Na Capela Catalã cabem até quatro pessoas. No centro da nave fica a gigantesca cama de casal, de costas para o altar, onde há uma mesa alta com banquinhos para refeições. Outra mesa, mais próxima à porta principal, também serve como espaço de trabalho para quem vai para passar mais tempo.

No coro, além do harmonius (espécie de órgão) que não funciona mais, fica um sofá-cama, de frente para uma TV de 50 polegadas com os principais serviços de streaming à disposição. Uma Alexa e a conexão de fibra tornam tudo ainda mais confortável.

O charme do lugar mora também nos detalhes: o antigo dispenser de água benta ainda está na parede, bem como o confessionário, que agora pode servir de guarda-roupas ou trocador. É importante saber que as escadas de toda a capela são muito estreitas e íngremes, o que torna o lugar pouco recomendável a famílias com crianças muito pequenas, pessoas com dificuldades de locomoção, idosos e obesos.
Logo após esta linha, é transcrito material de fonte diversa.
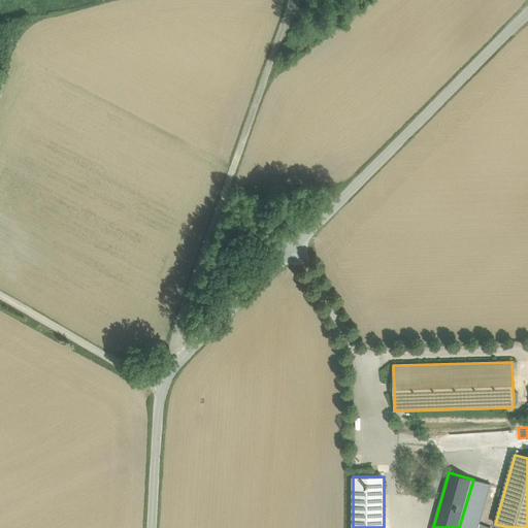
[(459,527),(477,527),(490,484),(473,480),(459,527)]
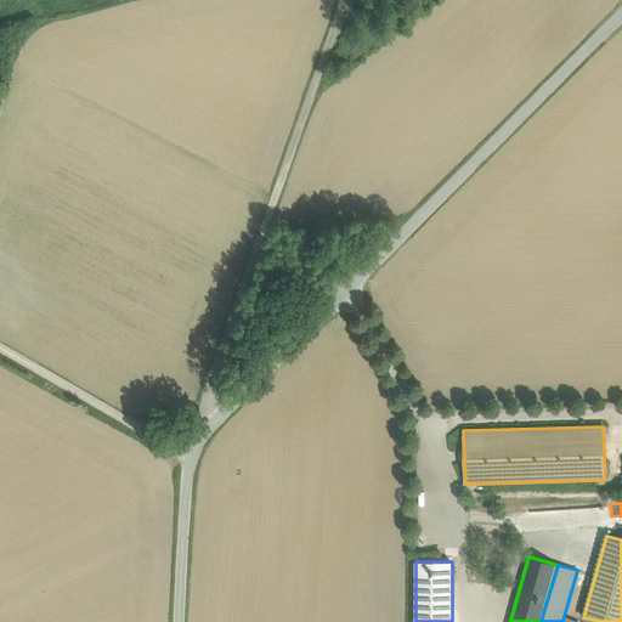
All buildings are outlined.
Na decoração, surgem alguns chistes inofensivos. É o caso da reprodução de "O Jardim das Delícias Terrenas", de Hieronymus Bosch, que descreve a história do mundo apresentando o paraíso e o inferno, e uma cópia de "O Código Da Vinci", de Dan Brown, que especula sobre a lenda do Santo Graal e o papel de Maria Madalena na história do cristianismo.

Capela Catalã na Fazenda Santa Esther

Rodovia SP 360, km 124,3, Amparo, SP. Diárias a partir de R$ 600. Reservas da Capela no link airbnb.com/h/fse-capela. Para a fazenda, www.fazendasantaesther.com.br.

A jornalista se hospedou a convite da Fazenda Santa Esther.